(Collected data)
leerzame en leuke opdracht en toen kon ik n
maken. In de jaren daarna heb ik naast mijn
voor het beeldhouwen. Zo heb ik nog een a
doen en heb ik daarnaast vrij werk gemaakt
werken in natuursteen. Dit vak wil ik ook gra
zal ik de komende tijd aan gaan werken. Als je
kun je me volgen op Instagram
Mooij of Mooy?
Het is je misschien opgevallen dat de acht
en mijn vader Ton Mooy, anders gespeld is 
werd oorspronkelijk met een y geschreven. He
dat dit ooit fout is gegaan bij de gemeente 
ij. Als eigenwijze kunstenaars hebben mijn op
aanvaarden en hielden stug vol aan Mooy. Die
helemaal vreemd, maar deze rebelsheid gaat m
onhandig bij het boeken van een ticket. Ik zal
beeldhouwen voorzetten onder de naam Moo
* * *
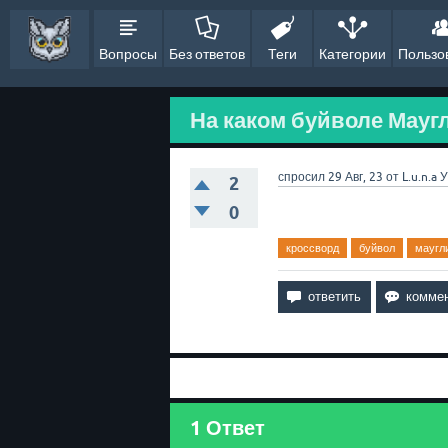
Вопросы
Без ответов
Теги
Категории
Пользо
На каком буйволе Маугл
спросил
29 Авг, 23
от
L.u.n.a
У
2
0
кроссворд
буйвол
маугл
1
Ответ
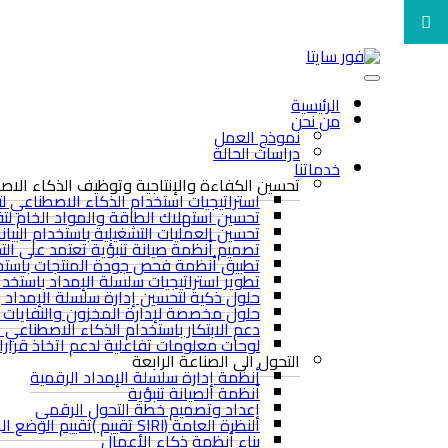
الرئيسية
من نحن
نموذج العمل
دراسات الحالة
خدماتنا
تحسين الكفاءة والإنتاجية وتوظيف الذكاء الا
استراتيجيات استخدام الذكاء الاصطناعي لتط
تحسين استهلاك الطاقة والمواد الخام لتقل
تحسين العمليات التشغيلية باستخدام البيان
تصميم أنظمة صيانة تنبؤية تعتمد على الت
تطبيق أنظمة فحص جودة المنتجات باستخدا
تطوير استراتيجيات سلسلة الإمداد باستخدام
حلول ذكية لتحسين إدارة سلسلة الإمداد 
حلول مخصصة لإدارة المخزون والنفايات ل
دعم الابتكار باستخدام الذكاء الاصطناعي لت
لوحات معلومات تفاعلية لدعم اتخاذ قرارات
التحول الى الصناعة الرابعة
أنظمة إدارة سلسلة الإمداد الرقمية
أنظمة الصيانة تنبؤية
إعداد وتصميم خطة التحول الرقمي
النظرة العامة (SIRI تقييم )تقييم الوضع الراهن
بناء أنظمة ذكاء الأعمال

§ **Problem to solve**: Show, from the entries above, every line that includes the string "تنبؤية".

§ **Answer to this problem**:
تصميم أنظمة صيانة تنبؤية تعتمد على الت
أنظمة الصيانة تنبؤية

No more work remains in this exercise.